Datafolha: Flávio tem 47%, e Lula, 42% em SP no 2º turno; MG marca empate
Montagem mostra Lula e Flávio em eventos de lançamento de campanha - Montagem
por Folhapress
Pesquisa Datafolha mostra que, no estado de São Paulo, maior colégio eleitoral do país, o senador Flávio Bolsonaro (PL) está à frente do presidente Lula (PT) em cenário de segundo turno, com 47% das intenções de voto ante 42% do petista.
Já em Minas Gerais, Lula marca 46% no mesmo cenário de segundo turno, ante 42% do rival. Como a margem de erro para o estado é de três pontos percentuais, o cenário no estado é de empate técnico.

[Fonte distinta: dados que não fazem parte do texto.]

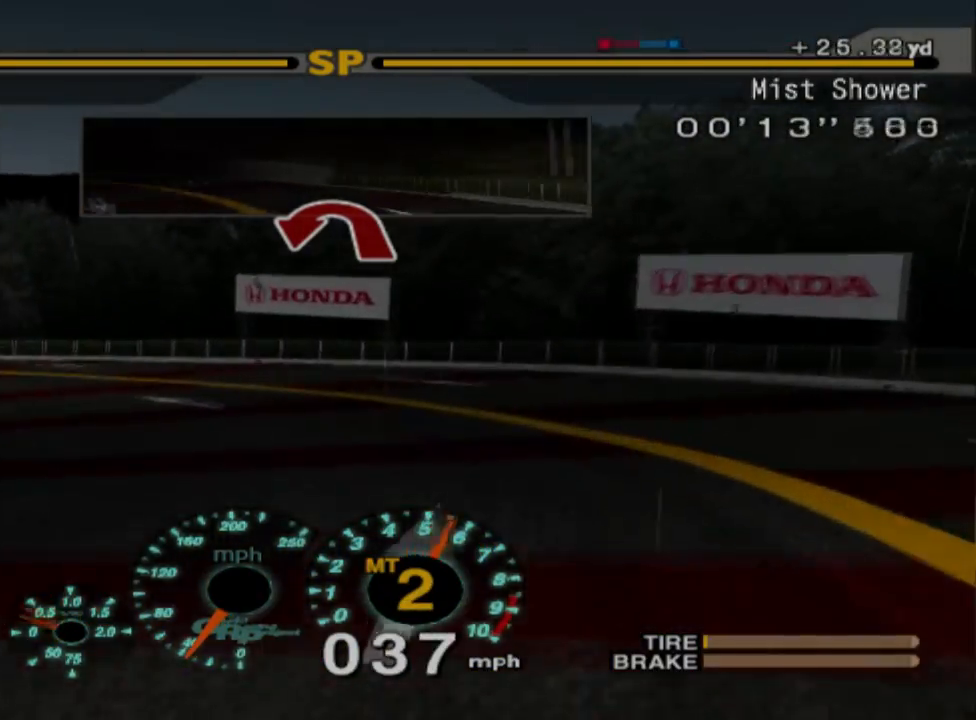
{"dt_ms": 500, "buttons": [], "left_stick": "left", "events": [[117, "R2", "down"], [267, "R2", "up"]]}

Os dois estados são considerados estratégicos para a eleição presidencial.
No pleito de 2022, Lula perdeu em São Paulo, alcançando 44,8% dos votos válidos, contra 55,2% do ex-presidente Jair Bolsonaro, uma diferença de 2,7 milhões de votos.

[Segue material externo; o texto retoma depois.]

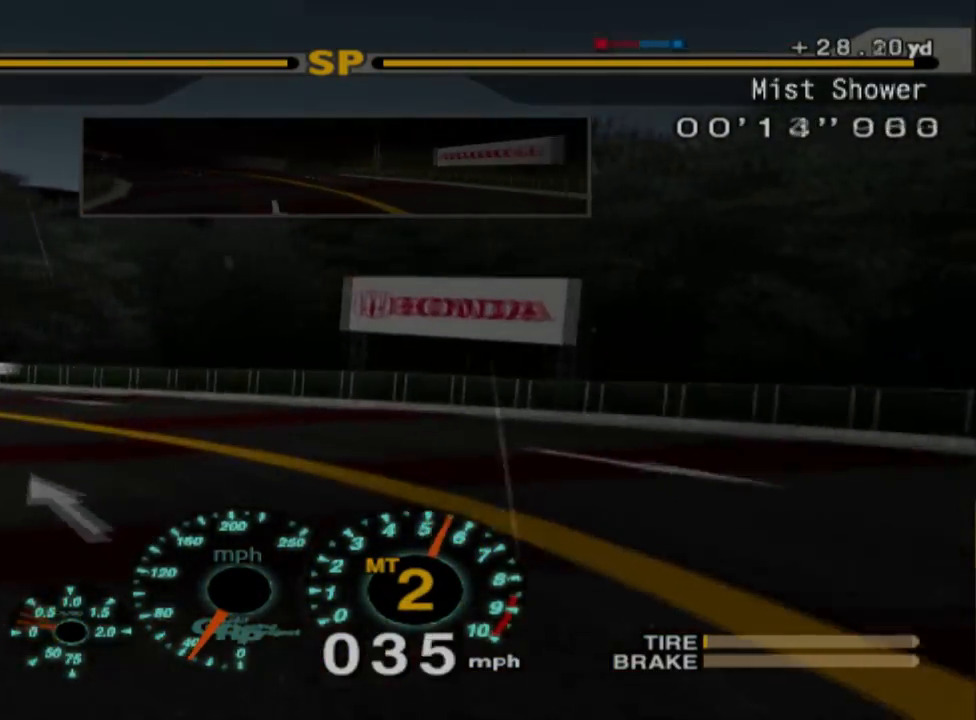
{"dt_ms": 500, "buttons": ["R2"], "left_stick": "center", "events": [[183, "R2", "down"], [367, "left_stick", "center"]]}
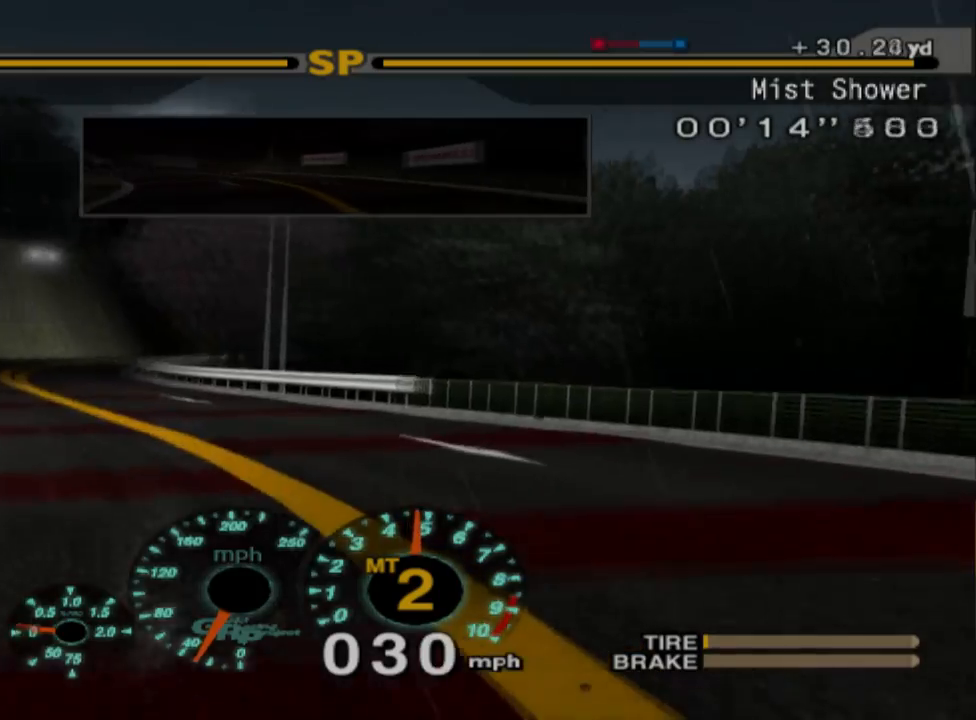
{"dt_ms": 500, "buttons": ["R2"], "left_stick": "center", "events": []}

O petista, no entanto, venceu em Minas, com 50,9% dos votos válidos, ante 49,1% de Bolsonaro, uma diferença de 2,1 milhões de votos.
O Datafolha também realizou pesquisas entre eleitores do Rio de Janeiro, de Pernambuco e do Distrito Federal.
No Rio, Flávio marca 49%, enquanto Lula tem 40%. Já em Pernambuco, o cenário se inverte em favor do petista, que venceria com folga, registrando 62% das intenções de voto num eventual segundo turno, ante 29% do rival bolsonarista. Na capital federal, Flávio tem 51% das intenções, e Lula, 39%. A margem de erro nos três locais é de 3 pontos.
Os números chegam na mesma semana em que o Datafolha também mediu a disputa pelos governos estaduais —corridas que ajudam a compor o palanque dos candidatos à Presidência.
Em São Paulo, o governador Tarcísio de Freitas (Republicanos), que tenta a reeleição e apoia a candidatura de Flávio Bolsonaro à Presidência, lidera a disputa com 45% das intenções de voto em cenário de primeiro turno, contra 27% de Fernando Haddad (PT), ex-ministro da Fazenda de Lula que assumiu a missão de tentar um palanque forte para o petista no estado. Em um eventual segundo turno, Tarcísio venceria Haddad por 54% a 35%.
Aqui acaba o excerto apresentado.